Para resumir a importância deste fóssil, nós podemos dizer o seguinte: Até agora, o conhecimento que tínhamos sobre nossos ancestrais vinha essencialmente de indivíduos adultos porque os fósseis, os fósseis dos bebês, estavam faltando. Eles não se preservam bem, como vocês sabem. Então, o conhecimento que nós tínhamos de nossos ancestrais da aparência deles, de como eles se comportavam, era como que direcionado para os adultos. Imagine alguém vindo de Marte, cujo trabalho é reportar sobre o tipo de pessoa que ocupa nosso planeta Terra, e você escondesse todos os bebes, as crianças, e ele regressa e reporta. Você pode imaginar quão parcial seria seu relatório? Isto é o que, de alguma forma, nós estávamos fazendo até agora na ausência de fósseis de crianças; então eu penso que o novo fóssil resolve este problema.

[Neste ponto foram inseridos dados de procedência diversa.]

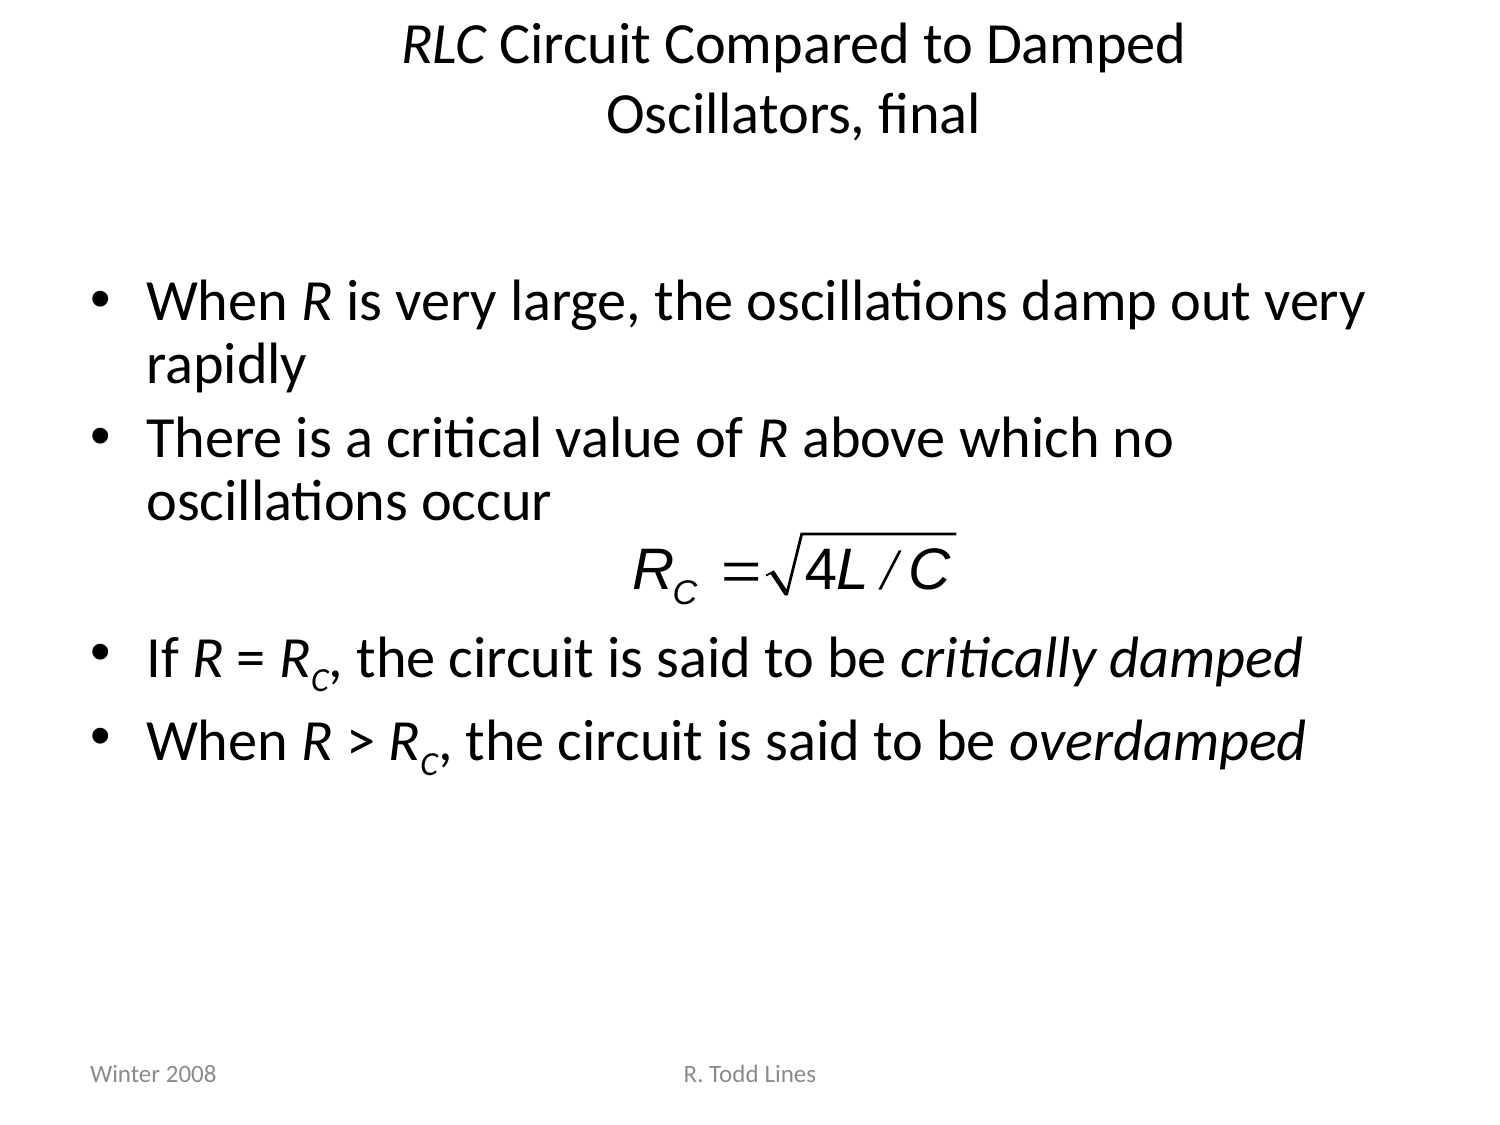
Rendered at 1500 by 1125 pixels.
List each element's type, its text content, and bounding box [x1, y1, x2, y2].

title RLC Circuit Compared to Damped Oscillators, final [262, 0, 1325, 169]
list When R is very large, the oscillations damp out very rapidly There is a critical value of R above which no oscillations occur If R = RC, the circuit is said to be critically damped When R > RC, the circuit is said to be overdamped [75, 262, 1425, 1005]
slide_number Winter 2008 [75, 1042, 425, 1103]
footer R. Todd Lines [512, 1042, 988, 1103]
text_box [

Então, eu penso que a questão mais importante no final é: o que nós na verdade aprendemos de espécimes como esta, e de nosso passado em geral? Claro, além de extrair este volume enorme de informação científica sobre o que nos faz humanos, vocês sabem, os vários ancestrais humanos que existiram pelos últimos seis milhões de anos (e há mais de dez deles), eles não tinham o conhecimento, a tecnologia e as sofisticações que nós, Homo sapiens, temos hoje. Mas se esta espécie, digo, as espécies passadas viajassem no tempo e nos vissem hoje, elas estariam muito orgulhosas do seu legado, porque elas se tornaram as ancestrais da espécie mais bem-sucedida no universo. E elas provavelmente não estavam a par deste legado futuro, mas elas tiveram sucesso. A questão agora é: nós, Homo sapiens, hoje estamos em condições de decidir sobre o futuro do nosso planeta, possivelmente sobre muito mais. Então a questão é: nós estamos preparados para o desafio? E podemos nós, de verdade, fazer melhor do que estes ancestrais primitivos de cérebros pequenos?

Dentre os mais urgentes desafios que nossa espécie encara hoje estão os problemas crônicos da África. Não há necessidade de enumerá-los aqui, e há pessoas mais competentes para falar sobre isto. Ainda, na minha opinião, nós temos duas escolhas. Uma é de continuar a ver uma África pobre, doente, choramingando, portando armas, e depende de outras pessoas para sempre; ou promover uma África que seja confiante, pacífica, independente, mas consciente de seus enormes problemas e grandes valores ao mesmo tempo. Eu sou pela segunda opção, e eu tenho certeza de que muitos de vocês também. E a chave é promover uma atitude africana positiva com relação à África.

Isto porque nós, africanos, concentramos (aliás, eu sou da Etiópia), nós nos concentramos demais em como nós somos vistos de qualquer outro lugar, ou de fora. Eu penso que é importante promover, de um modo mais positivo, a forma como nós vemos a nós mesmos. É a isto que eu chamo uma atitude africana positiva. Então, finalmente, eu gostaria de dizer: vamos ajudar a África a caminhar ereta e para a frente. então todos nós poderemos ter orgulho de nosso legado futuro, como espécie.